Padre João Medeiros Filho
No próximo dia dez, celebrar-se-á o décimo oitavo aniversário de vida em plenitude de Dom Nivaldo Monte, segundo arcebispo metropolitano de Natal (1967-1988). Na liturgia católica, festejam-se os eleitos de Deus na data de sua volta para a Casa do Pai e não no dia de seu nascimento terreno. “Mors vere dies natalis hominis” (A morte é o verdadeiro natalício do ser humano), afirmou Santo Agostinho. Os restos mortais de Dom Nivaldo repousam no silêncio do Mosteiro de Sant’Ana de Emaús (Parnamirim), em meio à natureza, permanente bálsamo divino. Lá, os pássaros esvoaçam, como numa dança de alegria e as rosas espargem perfume sobre a sua sepultura. Os fiéis, que por ali passam, demonstram o quanto ele era amado em vida, cultuando a sua memória.
Muito poderá ser dito sobre esse pastor. Múltiplo pelas atividades exercidas: bispo, escritor, professor, músico, poeta e botânico. Uno, porque nele tudo convergia para o Mestre. “Para mim o viver é Cristo” (Fl 1, 21) era o seu lema episcopal. No final de seus dias, marcados pela enfermidade, acentuou a certeza de que o importante não é a duração da existência e sim a intensidade do amor com que se vive. E isso o fazia com maestria e profundidade, a ponto de intitular uma de suas obras: “O coração é para amar.” Em seus últimos dias, concelebrava com ele a Eucaristia, quando me dizia sempre: “Vamos cantar a beleza da vida e o amor sem igual.”
Dom Nivaldo costumava chamar as plantas, que admirava e cuidava, de “catequese de Deus”. Não fazia discursos sobre ecologia. Sempre demonstrou um grande respeito à natureza, imagem do Belo e Sagrado. Adquiriu terras, não para acumular bens, mas preservar o solo fecundo – presente de Deus aos homens – a fim de torná-lo berço de frutos e dons. O objetivo precípuo era proclamar a riqueza da dádiva sobrenatural às criaturas humanas. Para ele, “nossa mãe terra é extensão do colo divino.” Apaixonado pelos jardins, pomares e hortas, cultivava-os em Emaús e denominava-os “meus irmãos”, usando uma expressão franciscana. Deixou-nos inúmeros testemunhos de ternura e bondade. Quantas histórias edificantes a seu respeito, marcadas de encanto e paz poder-se-iam contar.
Ao preservar sua memória, sirvam-nos de lição as sábias palavras de Santa Bernadete, testemunha dos acontecimentos, em Lourdes: “Quando se for escrever a história daquilo que aqui aconteceu, deve-se procurar ser fiel.” Ao recordar Dom Nivaldo, a verdade que desponta diante de todos é a de um homem místico, irradiando simplicidade, sabedoria, otimismo, acolhimento e perdão.

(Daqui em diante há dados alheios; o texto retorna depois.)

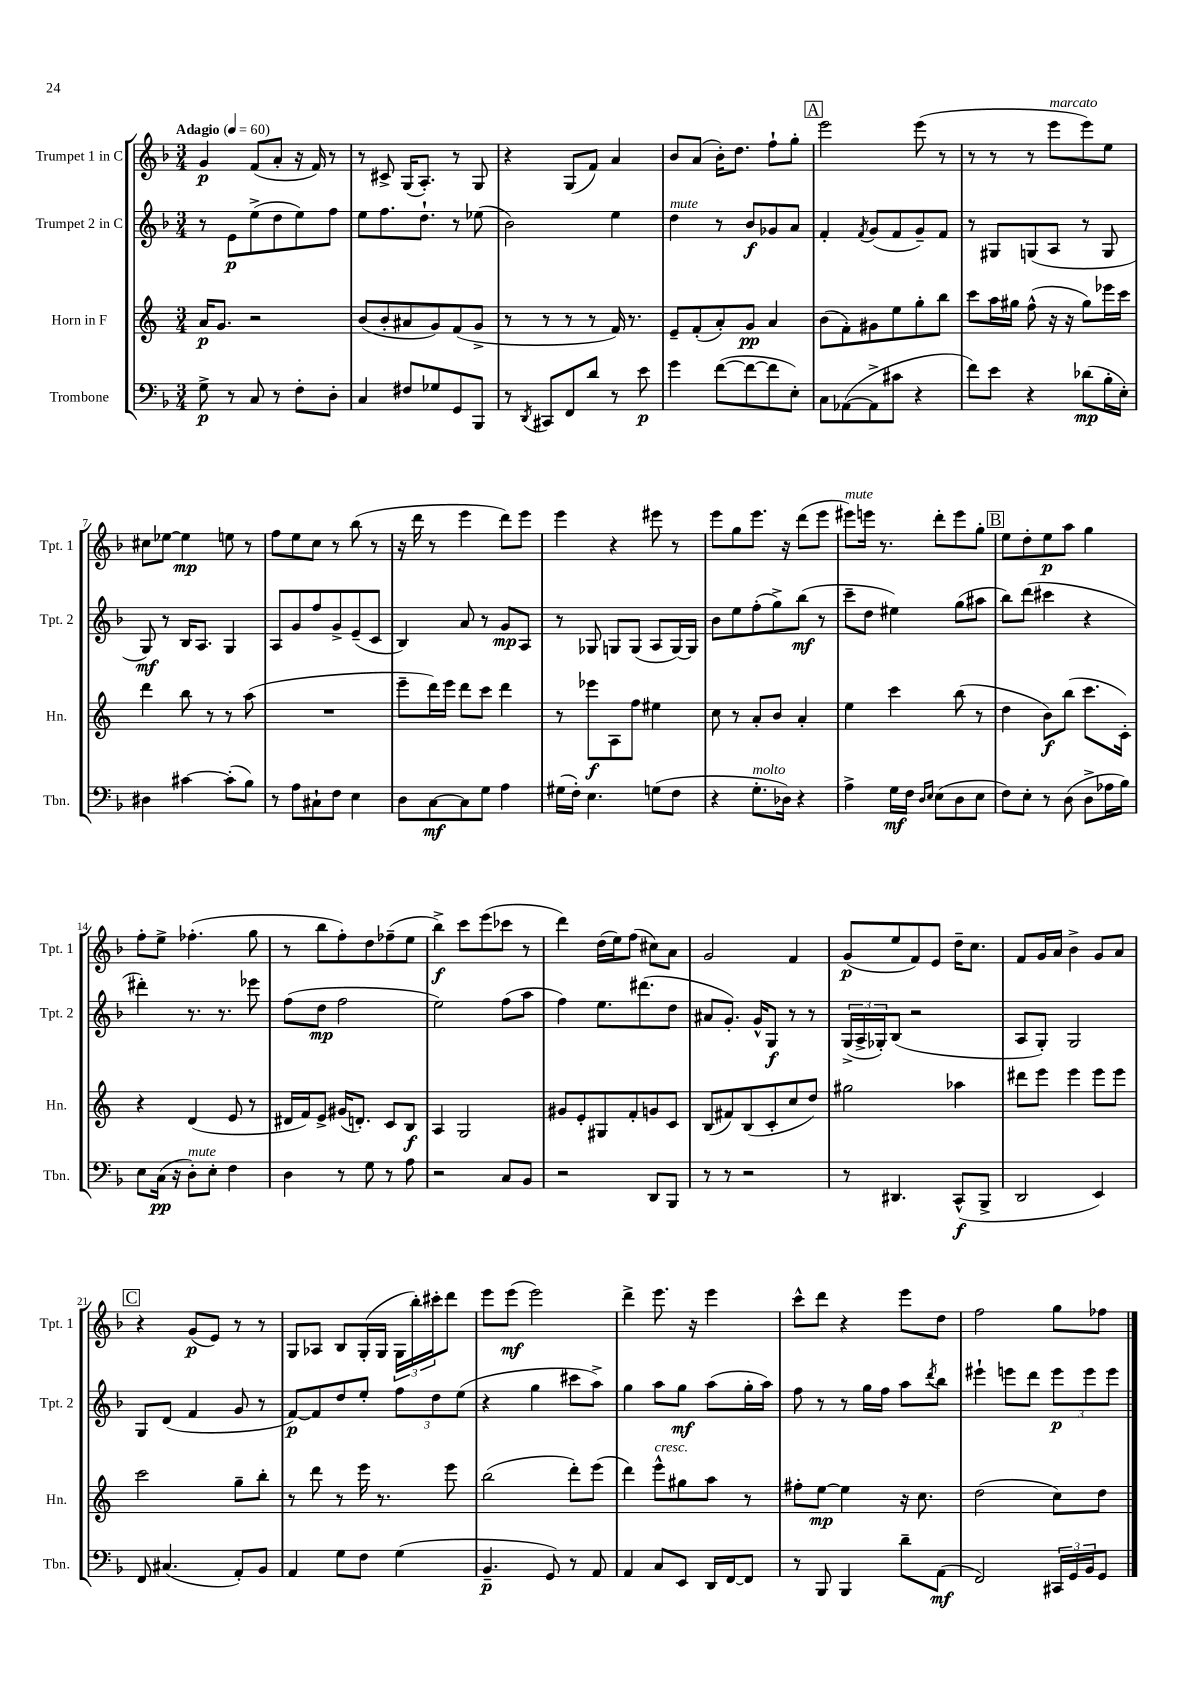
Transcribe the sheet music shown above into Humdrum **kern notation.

**kern	**kern	**kern	**kern
*staff4	*staff3	*staff2	*staff1
*clefF4	*clefG2	*clefG2	*clefG2
*k[b-]	*k[]	*k[b-]	*k[b-]
*M3/4	*M3/4	*M3/4	*M3/4
*MM60	*MM60	*MM60	*MM60
8G^	16a	8r	4g
.	8.g	.	.
8r	.	8e	.
8C	2r	(8ee^	(8f
8r	.	8dd	8a'
8F'	.	8ee)	16r
.	.	.	16f)
8D'	.	8ff	8r
=	=	=	=
4C	(8b	8ee	8r
.	8b'	8.ff	8c#^
8F#	8a#	.	(16G
.	.	8.dd`	8.A')
8G-	8g)	.	.
8GG	(8f	8r	8r
8BBB-	8g^	(8ee-	8G
=	=	=	=
8r	8r	2b-)	4r
8qDD	.	.	.
8CC#	8r	.	.
8FF	8r	.	(8G
8d	8r	.	8f)
8r	16f)	4ee	4a
.	8.r	.	.
8e	.	.	.
=	=	=	=
4g	8e~	4dd	8b-
.	(8f'	.	(8a
([8f	8a')	8r	16b-')
.	.	.	8.dd
8f_	8g	8b-	.
8f]	4a	8g-	8ff`
8E')	.	8a	8gg'
=	=	=	=
8C	(8b	4f'	2eee
([8AA-	8f')	.	.
.	.	8qf	.
8AA-^]	8g#	(8g	.
8c#	8ee	8f	.
4r	8gg'	8g~)	(8eee
.	8bb	8f	8r
=	=	=	=
8f)	8ccc	8r	8r
8e	16aa	8G#	8r
.	16gg#	.	.
4r	(8ff^^	(8G	8r
.	16r	8A	8eee
.	16r	.	.
(8d-	8gg#)	8r	8eee)
16B-'	16eee-	8G	8ee
16E')	16ccc	.	.
=	=	=	=
4D#	4ddd	8G)	8cc#
.	.	8r	[8ee-
[4c#	8bb	16B-	4ee-]
.	.	8.A	.
.	8r	.	.
(8c#']	8r	4G	8ee
8B-)	(8aa	.	8r
=	=	=	=
8r	2.r	8A	8ff
8A	.	8g	8ee
8C#`	.	8ff	8cc
8F	.	8g^	8r
4E	.	(8e~	(8bb-
.	.	8c	8r
=	=	=	=
8D	8eee~	4B-)	16r
.	.	.	16ddd
[8C	16ddd)	.	8r
.	16eee	.	.
8C]	8ddd	8a	4eee
8G	8ccc	8r	.
4A	4ddd	8g	8ddd)
.	.	8A	8eee
=	=	=	=
(16G#	8r	8r	4eee
16F')	.	.	.
4.E	8eee-	8G-	.
.	8A	8G	4r
.	8ff	(8G	.
(8G	4ee#	8A	8eee#
8F	.	[16G)	8r
.	.	16G]	.
=	=	=	=
4r	8cc	8b-	8eee
.	8r	8ee	8gg
8.G'	8a'	(8ff'	8.eee
.	8b	8gg^)	.
16D-)	.	.	16r
4r	4a'	(8bb-	(8ddd
.	.	8r	8eee
=	=	=	=
4A^	4ee	8ccc~	8eee#)
.	.	8dd	16eee
.	.	.	8.r
16G	4ccc	4ee#)	.
16F	.	.	.
16qqD	.	.	.
16qqE	.	.	.
(8E	.	.	8ddd'
8D	(8bb	(8gg	8eee
8E	8r	8aa#	8gg'
=	=	=	=
8F)	4dd	8bb-)	8ee
8E'	.	(8ddd	8dd'
8r	8b)	4ccc#	8ee
(8D	(8bb	.	8aa
8D^	8.ccc	4r	4gg
16A-	.	.	.
16B-)	16c')	.	.
=	=	=	=
8E	4r	4ddd#')	8ff'
(16C	.	.	8ee^
16r	.	.	.
8D')	(4d	8.r	(4.ff-'
8E'	.	.	.
.	.	8.r	.
4F	8e	.	.
.	8r	8eee-	8gg
=	=	=	=
4D	16d#	(8ff	8r
.	16f)	.	.
.	8e^	8dd	8bb-
8r	(16g#	2ff	8ff')
.	8.d')	.	.
8G	.	.	8dd
8r	8c	.	(8ff-~
8A	8B	.	8ee
=	=	=	=
2r	4A	2ee)	4bb-^)
.	2G	.	8ccc
.	.	.	(8eee
8C	.	(8ff	8ccc-
8BB-	.	8aa	8r
=	=	=	=
2r	8g#	4ff)	4ddd)
.	8e'	.	.
.	8G#	8.ee	(16dd
.	.	.	16ee)
.	8f'	.	(8ff
.	.	(8.ddd#	.
8DD	8g	.	8cc#)
8BBB-	8c	8dd	8a
=	=	=	=
8r	(8B	8a#	2g
8r	8f#)	8.g')	.
2r	(8B	.	.
.	.	16g^^	.
.	8c'	8G	.
.	8cc	8r	4f
.	8dd)	8r	.
=	=	=	=
8r	2gg#	(24G^	(8g
.	.	24A^	.
.	.	24G-')	.
4.DD#	.	(8B-	8ee
.	.	2r	8f)
.	.	.	8e
(8CC^^	4aa-	.	16dd~
.	.	.	8.cc
8BBB-^	.	.	.
=	=	=	=
2DD	8ddd#	8A	8f
.	8eee	8G')	16g
.	.	.	16a
.	4eee	2G	4b-^
4EE)	8eee	.	8g
.	8eee	.	8a
=	=	=	=
8FF	2ccc	8G	4r
(4.C#	.	(8d	.
.	.	4f	(8g
.	.	.	8e)
8AA')	8gg~	8g	8r
8BB-	8bb'	8r	8r
=	=	=	=
4AA	8r	[8f)	8G
.	8ddd	8f]	8A-
8G	8r	8dd	8B-
8F	16eee	8ee'	(16G'
.	8.r	.	16G
(4G	.	12ff	24G
.	.	.	24bb-')
.	.	12dd	24ccc#'
.	8eee	.	8ddd
.	.	(12ee	.
=	=	=	=
4.BB-~	(2bb	4r	8eee
.	.	.	(8eee
.	.	4gg	2eee)
8GG)	.	.	.
8r	8ddd')	8ccc#	.
8AA	(8eee	8aa^)	.
=	=	=	=
4AA	4ddd)	4gg	4ddd^
8C	8eee^^	8aa	8.eee
8EE	8gg#	8gg	.
.	.	.	16r
16DD	8aa	(8aa	4eee
[16FF	.	.	.
8FF]	8r	16gg'	.
.	.	16aa)	.
=	=	=	=
8r	8ff#'	8ff	8ccc^^
8BBB-	[8ee	8r	8ddd
4BBB-	4ee]	8r	4r
.	.	16gg	.
.	.	16ff	.
8d~	16r	8aa	8eee
.	8.cc	.	.
.	.	8qddd	.
(8AA	.	8bb-	8dd
=	=	=	=
2FF)	(2dd	4eee#`	2ff
.	.	8eee	.
.	.	8ddd	.
24CC#	8cc)	12eee	8gg
24GG	.	.	.
24BB-	.	12eee	.
8GG	8dd	.	8ff-
.	.	12eee	.
==	==	==	==
*-	*-	*-	*-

Era um ardoroso defensor da natureza, filha esplendorosa de um Deus do silêncio eloquente. Aqueles que se dedicam à paz e justiça brilharão para sempre como estrelas. No firmamento celeste, cintila uma luz que nos acalenta: Dom Nivaldo. Exemplo e incentivo para os cristãos e o povo potiguar, que tanto amara. Em reconhecimento e gratidão a tudo o que ele foi e realizou, a Câmara Municipal de Parnamirim, aprovou a Lei 2.307/22, denominando Dom Nivaldo Monte uma rua de Emaús, que ladeia sua antiga granja, localizada às margens da BR 101.
Dom Nivaldo, em seu despojamento, homenageando a terra que cultivara, descansa no solo que abençoou. Era um sacerdote em permanente comunhão com Deus e as criaturas. Ver um arcebispo inumado de forma tão simples e telúrica, talvez cause surpresa a alguns. Cumprindo seu desejo, na lápide tumular constam apenas seu nome, as datas de nascimento e partida para a eternidade e seu lema episcopal em latim. Faz-nos lembrar Léon Bloy: “Quero para mim a beleza, a quietude e o silêncio do Infinito.” Nosso inesquecível arcebispo não quis ser sepultado em igreja. Ali, não haverá colibris em voo rasante, saudando o santo e sábio que descansa no chão sagrado de Emaús. Nos templos, faltaria o brilho do sol aquecendo sua última morada, nem flores para perfumá-la. Em Emaús, as mãos orantes e piedosas das irmãs contemplativas e adoradoras eucarísticas (Filhas de Sant’Ana) depositam em seu túmulo girassóis (que especialmente o encantavam), rosas e preces de gratidão por todo o seu amor à Igreja de Cristo. Sobre ele, poder-se-ia aplicar a frase evangélica: “In finem dilexit”, ou seja, “Amou até o fim” (Jo 13, 1).